Knowledge-based system implementation
To start working with DeepPavlov's KBQA, you should install the DeepPavlov library and then install the knowledge base. DeepPavlov provides two models: in English and Russian. So, for the English model, they use the English Wikidata. To install the English one use the following code. To get a Russian one change kbqa_cq_en to kbqa_cq_ru.
!pip install deeppavlov
!python -m deeppavlov install kbqa_cq_en ## Installing english wikidata
!python deeppavlov/deep.py interact kbqa_cq_en [-d] ## NOT obligatory
The last row may not work properly in Google Colab, so you can omit that.
Now it's necessary to build the model:
from deeppavlov import build_model
kbqa_model = build_model('kbqa_cq_en', download=True)
Then, ask a question you want:
kbqa_model(['What is the capital of Denmark'])
## ['Copenhagen']
This model is an Extractive one, as you can see from the answer.
DeepPavlov also offers an open-domain raw-text-based QA system, ODQA. As was mentioned before, the advantage of an open-domain raw text-based system is that it can answer more questions than a knowledge-based one does.
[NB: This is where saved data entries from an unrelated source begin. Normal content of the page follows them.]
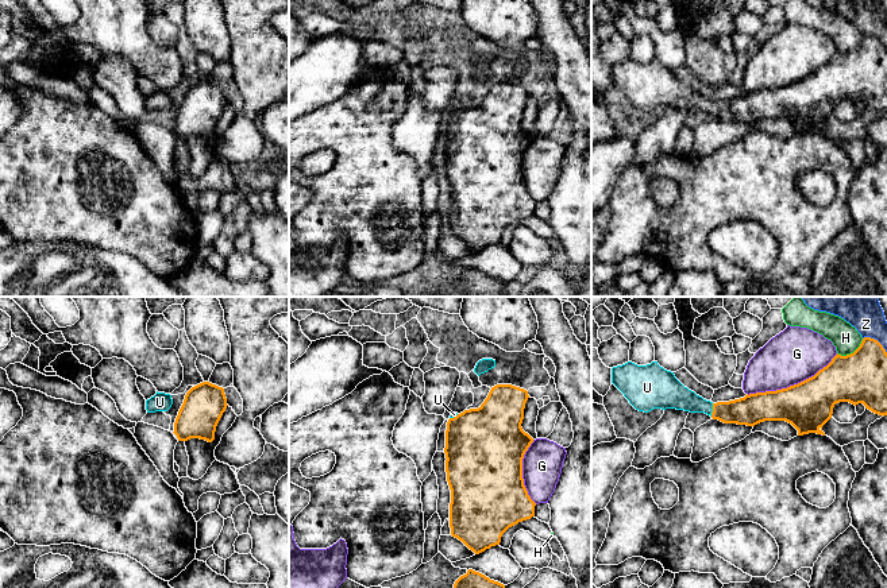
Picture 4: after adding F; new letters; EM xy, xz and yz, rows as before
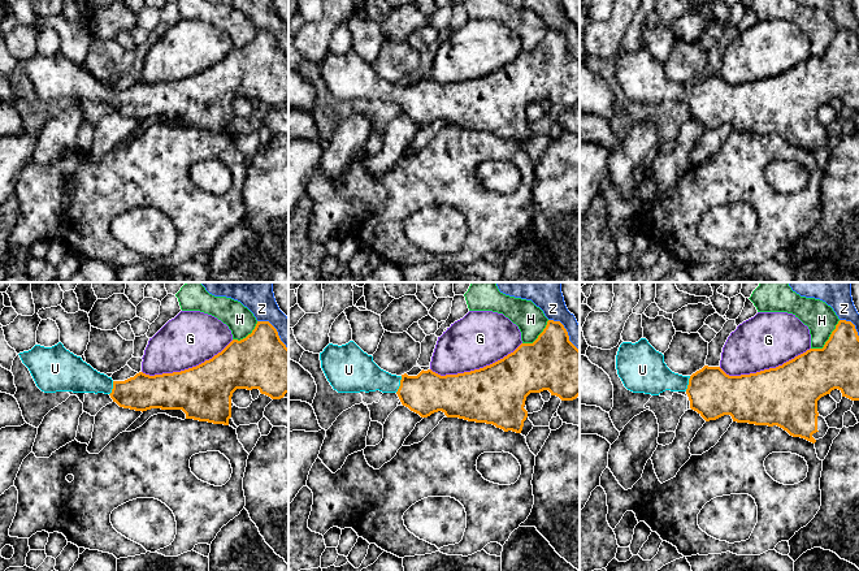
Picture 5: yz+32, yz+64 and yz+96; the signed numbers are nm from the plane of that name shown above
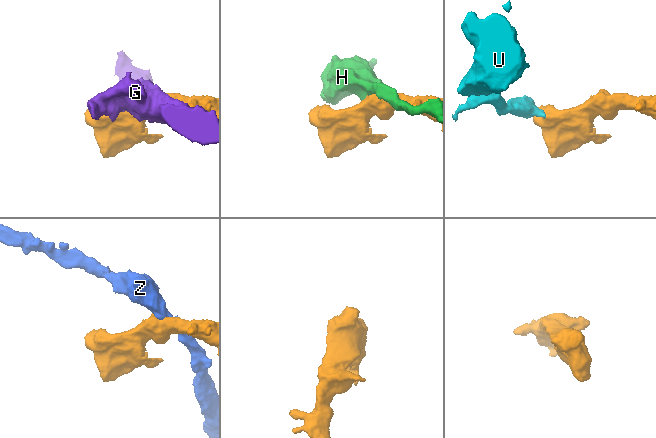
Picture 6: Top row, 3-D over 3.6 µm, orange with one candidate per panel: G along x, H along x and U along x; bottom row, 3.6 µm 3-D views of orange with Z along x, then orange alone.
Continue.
G: Touches orange in yz. Different neuron
H: Touches orange in yz. Different neuron
U: Touches orange in yz. Same neuron
Z: Touches orange in yz. Different neuron
Same neuron: U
ODQA can give you an exact answer to any question stored in the Wikipedia dataset.
The article called On knowledge base question answering system (KBQA) by VIP Programming shows you how to make a KBQA on your own.
Conclusion
In this topic, we've discussed knowledge-based QA. To better understand what is knowledge-based QA, we've talked about knowledge bases and knowledge graphs. We have talked about two main approaches in KBQA: semantic-based and IR-based. IR is strongly related to the problem of QA, so we recommend you learn it if you are interested in this field. We showed what is the difference between knowledge-based and non-knowledge-based. We have also learned how to implement knowledge-based QA in DeepPavlov.